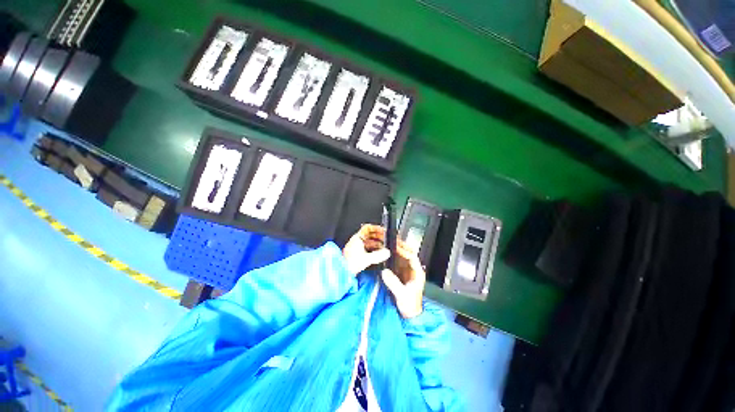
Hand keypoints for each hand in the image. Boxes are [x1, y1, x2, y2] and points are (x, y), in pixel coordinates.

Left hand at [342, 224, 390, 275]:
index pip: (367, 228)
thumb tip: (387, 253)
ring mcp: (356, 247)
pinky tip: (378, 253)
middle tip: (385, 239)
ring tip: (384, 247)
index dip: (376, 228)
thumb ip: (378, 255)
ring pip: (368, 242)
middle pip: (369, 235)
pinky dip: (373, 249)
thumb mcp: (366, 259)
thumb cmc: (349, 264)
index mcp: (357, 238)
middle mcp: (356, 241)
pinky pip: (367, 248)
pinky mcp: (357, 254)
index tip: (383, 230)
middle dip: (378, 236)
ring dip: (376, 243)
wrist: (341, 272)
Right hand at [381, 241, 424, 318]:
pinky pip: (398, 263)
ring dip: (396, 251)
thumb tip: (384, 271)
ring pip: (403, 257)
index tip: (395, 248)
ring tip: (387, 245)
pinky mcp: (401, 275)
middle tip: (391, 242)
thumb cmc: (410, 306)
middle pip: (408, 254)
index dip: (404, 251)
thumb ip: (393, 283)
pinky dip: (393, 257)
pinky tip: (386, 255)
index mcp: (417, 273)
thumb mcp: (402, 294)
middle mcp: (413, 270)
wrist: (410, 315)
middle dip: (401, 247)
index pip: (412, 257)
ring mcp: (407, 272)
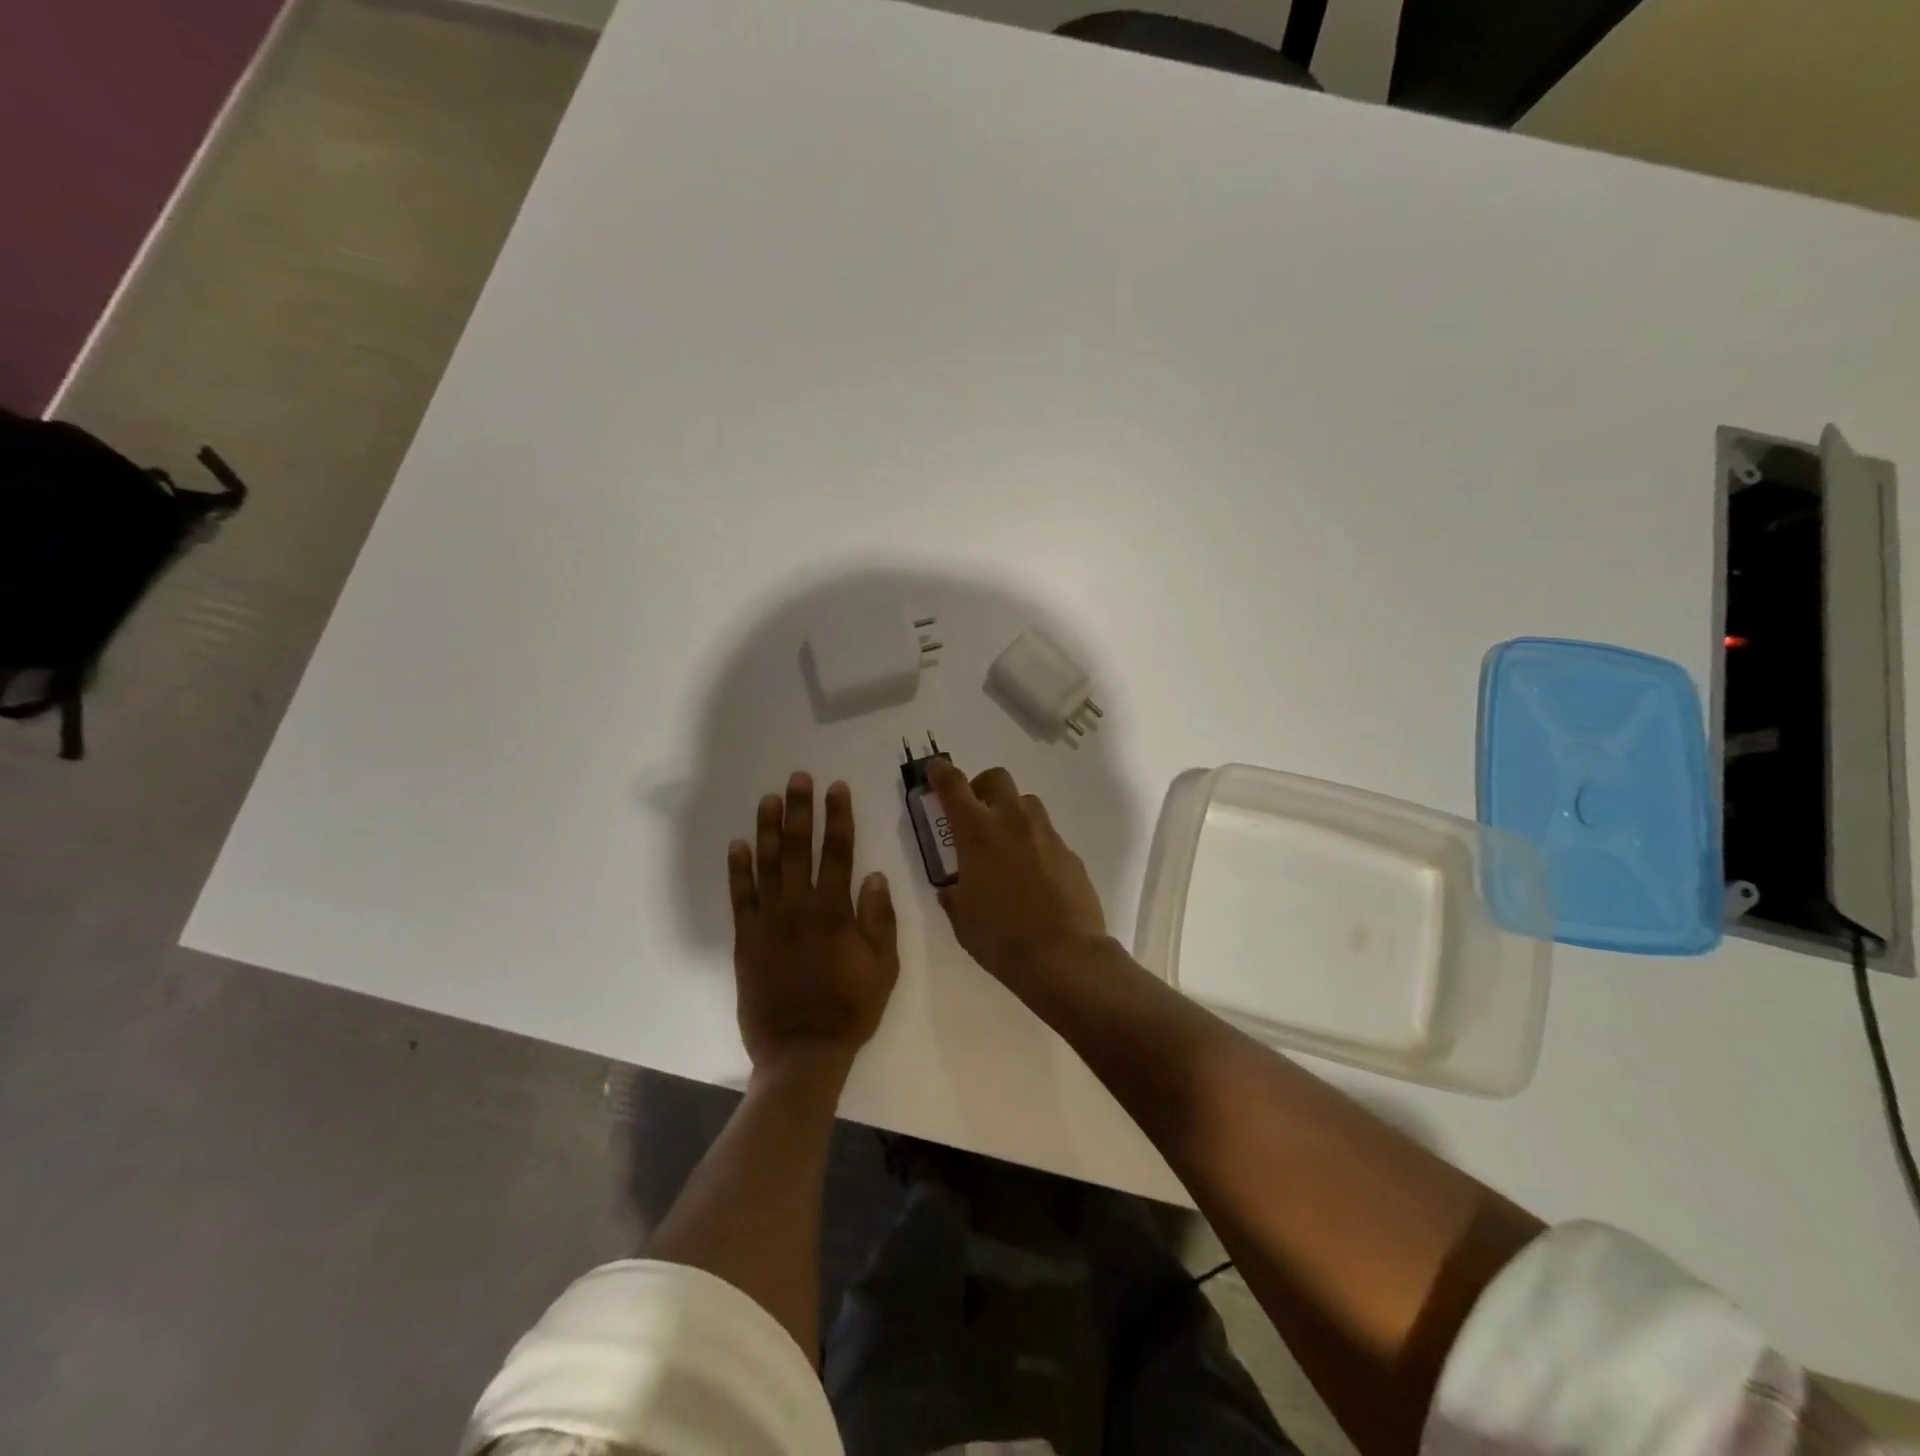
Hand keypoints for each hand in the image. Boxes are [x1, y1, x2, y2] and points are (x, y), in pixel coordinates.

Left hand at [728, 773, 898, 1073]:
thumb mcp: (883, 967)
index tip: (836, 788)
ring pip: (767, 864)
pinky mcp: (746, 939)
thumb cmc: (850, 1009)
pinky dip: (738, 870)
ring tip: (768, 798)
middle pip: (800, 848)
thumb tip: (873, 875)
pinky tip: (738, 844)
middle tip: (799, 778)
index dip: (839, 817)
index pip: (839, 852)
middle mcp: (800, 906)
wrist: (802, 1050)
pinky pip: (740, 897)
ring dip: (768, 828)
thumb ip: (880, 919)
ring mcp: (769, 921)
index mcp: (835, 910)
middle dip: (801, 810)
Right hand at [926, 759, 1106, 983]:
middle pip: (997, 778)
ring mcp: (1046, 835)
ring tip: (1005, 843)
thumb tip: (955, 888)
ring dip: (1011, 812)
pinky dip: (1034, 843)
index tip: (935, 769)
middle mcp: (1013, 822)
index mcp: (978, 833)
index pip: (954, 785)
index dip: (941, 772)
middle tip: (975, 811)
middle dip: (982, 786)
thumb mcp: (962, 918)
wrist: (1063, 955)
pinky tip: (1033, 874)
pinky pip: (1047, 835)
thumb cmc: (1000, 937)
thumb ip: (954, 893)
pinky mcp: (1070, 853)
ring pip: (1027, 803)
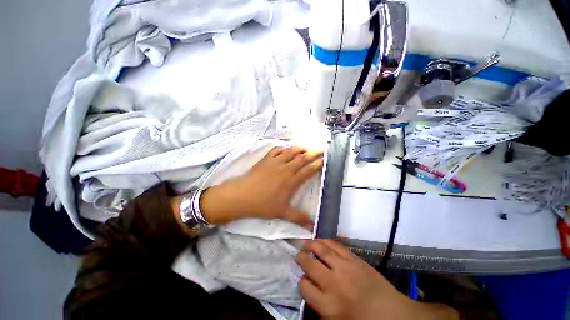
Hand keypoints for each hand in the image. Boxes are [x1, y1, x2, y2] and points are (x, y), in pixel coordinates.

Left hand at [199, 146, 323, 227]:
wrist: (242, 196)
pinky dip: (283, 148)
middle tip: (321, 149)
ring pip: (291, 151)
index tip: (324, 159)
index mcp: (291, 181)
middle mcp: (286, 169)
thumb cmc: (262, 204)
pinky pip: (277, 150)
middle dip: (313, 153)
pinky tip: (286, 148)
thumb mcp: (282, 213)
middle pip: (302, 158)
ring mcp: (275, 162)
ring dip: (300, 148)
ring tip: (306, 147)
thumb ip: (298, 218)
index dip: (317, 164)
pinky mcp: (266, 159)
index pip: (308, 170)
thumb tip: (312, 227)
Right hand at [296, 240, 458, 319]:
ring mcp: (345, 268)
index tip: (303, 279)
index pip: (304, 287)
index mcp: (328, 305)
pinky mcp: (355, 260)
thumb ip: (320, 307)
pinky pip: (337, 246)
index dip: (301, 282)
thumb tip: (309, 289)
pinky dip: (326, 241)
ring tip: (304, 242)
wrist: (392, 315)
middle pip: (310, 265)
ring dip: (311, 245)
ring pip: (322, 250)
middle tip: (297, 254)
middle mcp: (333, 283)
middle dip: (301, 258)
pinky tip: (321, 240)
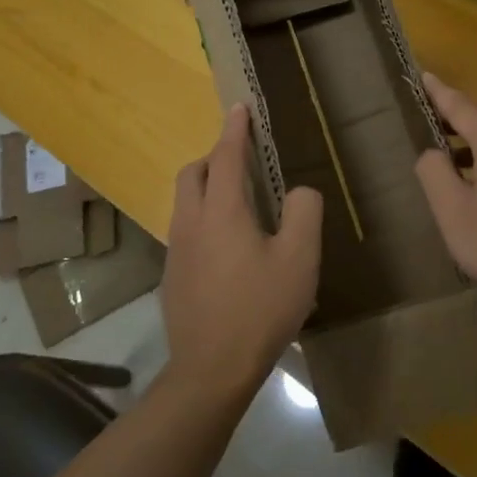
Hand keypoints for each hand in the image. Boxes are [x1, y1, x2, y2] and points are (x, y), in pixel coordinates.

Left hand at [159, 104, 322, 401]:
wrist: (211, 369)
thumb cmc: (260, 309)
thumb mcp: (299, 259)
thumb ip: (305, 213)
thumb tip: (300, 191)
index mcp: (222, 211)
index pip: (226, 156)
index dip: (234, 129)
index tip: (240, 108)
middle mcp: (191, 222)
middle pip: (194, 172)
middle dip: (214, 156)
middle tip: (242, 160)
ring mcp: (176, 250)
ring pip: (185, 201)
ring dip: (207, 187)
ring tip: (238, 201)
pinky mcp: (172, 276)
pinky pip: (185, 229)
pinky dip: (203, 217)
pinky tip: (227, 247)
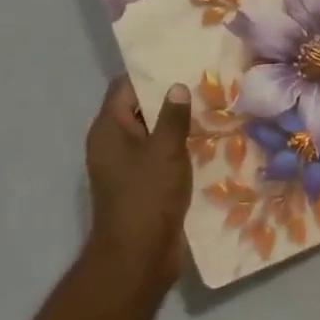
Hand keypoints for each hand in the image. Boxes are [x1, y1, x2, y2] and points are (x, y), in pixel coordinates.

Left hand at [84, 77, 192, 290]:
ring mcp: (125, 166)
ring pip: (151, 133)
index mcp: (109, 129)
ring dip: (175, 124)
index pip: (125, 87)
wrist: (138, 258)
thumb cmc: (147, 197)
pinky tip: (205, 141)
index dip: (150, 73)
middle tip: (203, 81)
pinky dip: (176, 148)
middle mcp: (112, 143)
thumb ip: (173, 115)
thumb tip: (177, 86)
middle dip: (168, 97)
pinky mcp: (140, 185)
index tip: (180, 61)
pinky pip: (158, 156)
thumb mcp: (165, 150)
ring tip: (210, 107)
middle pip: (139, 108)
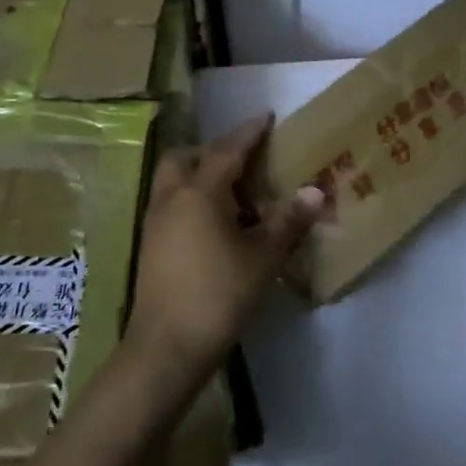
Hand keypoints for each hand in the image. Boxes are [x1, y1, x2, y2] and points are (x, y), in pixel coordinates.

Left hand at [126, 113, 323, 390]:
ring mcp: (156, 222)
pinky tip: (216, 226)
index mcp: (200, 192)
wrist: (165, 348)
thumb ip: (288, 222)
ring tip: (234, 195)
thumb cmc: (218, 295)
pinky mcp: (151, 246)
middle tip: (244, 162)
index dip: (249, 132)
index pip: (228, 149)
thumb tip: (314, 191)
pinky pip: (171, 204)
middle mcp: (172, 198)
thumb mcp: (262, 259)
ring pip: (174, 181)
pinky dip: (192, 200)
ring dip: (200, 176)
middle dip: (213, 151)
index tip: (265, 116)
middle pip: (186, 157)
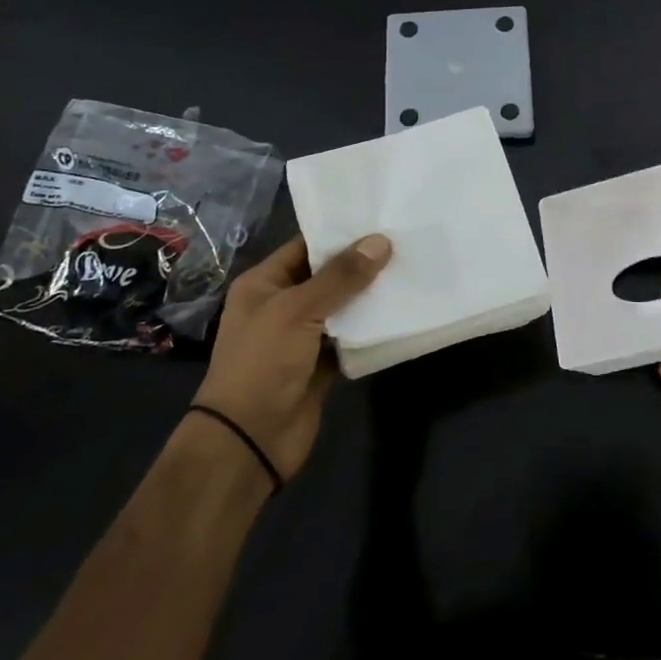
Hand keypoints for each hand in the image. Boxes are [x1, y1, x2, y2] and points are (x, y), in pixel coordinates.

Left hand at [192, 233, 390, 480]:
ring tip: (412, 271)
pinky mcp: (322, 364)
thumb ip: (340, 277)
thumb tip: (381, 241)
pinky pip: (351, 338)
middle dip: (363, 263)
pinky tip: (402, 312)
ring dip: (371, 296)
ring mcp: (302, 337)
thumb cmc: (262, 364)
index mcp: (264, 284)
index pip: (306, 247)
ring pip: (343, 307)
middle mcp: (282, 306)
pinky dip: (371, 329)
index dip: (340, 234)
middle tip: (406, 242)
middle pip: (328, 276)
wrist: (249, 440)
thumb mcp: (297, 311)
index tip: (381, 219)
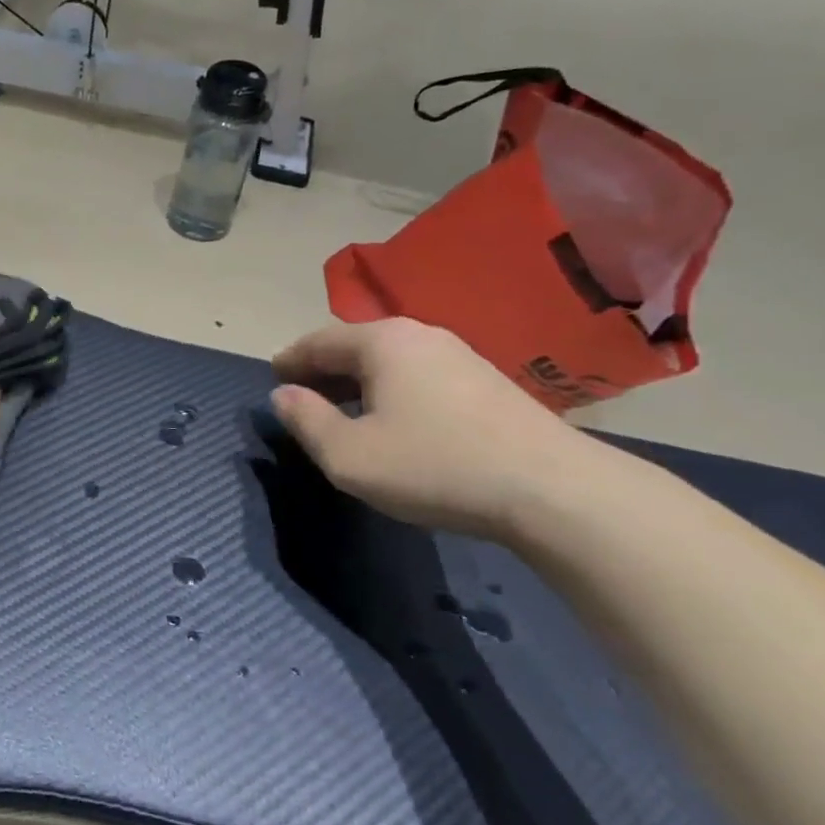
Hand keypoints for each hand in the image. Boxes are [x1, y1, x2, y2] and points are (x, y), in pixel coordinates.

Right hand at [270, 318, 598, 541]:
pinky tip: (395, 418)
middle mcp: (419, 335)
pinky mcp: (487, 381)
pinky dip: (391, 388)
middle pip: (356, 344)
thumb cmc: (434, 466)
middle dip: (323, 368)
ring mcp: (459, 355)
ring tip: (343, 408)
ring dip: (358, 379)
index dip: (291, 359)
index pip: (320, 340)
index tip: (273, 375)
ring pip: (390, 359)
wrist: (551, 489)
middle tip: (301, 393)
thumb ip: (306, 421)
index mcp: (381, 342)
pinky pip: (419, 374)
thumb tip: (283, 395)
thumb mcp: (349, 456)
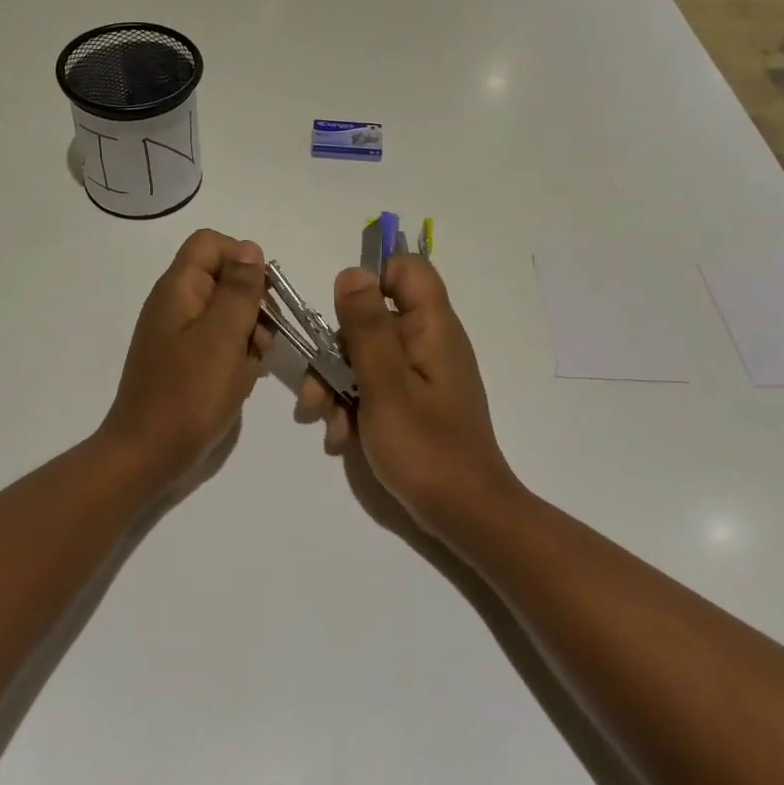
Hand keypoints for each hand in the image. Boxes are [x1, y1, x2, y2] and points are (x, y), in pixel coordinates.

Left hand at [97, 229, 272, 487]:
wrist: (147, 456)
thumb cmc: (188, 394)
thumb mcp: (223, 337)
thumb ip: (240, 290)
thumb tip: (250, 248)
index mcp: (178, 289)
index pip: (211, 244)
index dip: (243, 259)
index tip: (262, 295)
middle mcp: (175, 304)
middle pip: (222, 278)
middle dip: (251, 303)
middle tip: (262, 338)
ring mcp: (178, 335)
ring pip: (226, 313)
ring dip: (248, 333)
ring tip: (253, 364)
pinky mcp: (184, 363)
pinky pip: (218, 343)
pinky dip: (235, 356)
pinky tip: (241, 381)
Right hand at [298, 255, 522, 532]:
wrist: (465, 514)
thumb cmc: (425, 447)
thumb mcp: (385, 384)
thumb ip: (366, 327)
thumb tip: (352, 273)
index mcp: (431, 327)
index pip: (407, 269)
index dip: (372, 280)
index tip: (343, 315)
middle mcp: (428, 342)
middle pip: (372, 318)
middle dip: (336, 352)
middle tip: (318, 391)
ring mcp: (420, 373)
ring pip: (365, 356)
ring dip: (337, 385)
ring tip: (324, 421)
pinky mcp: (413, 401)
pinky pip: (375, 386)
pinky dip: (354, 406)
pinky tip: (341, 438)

---+---

### [Assignment]
Within the listing above, filter for lines holding the string "Left" and copy each one.

### [Written answer]
Left hand at [342, 224, 390, 275]:
Left hand at [728, 773, 898, 1073]:
Left hand at [199, 146, 323, 227]:
Left hand at [159, 104, 322, 401]:
Left hand at [84, 77, 192, 290]:
Left hand at [126, 113, 323, 390]:
Left hand at [192, 233, 390, 480]:
Left hand at [97, 229, 272, 487]:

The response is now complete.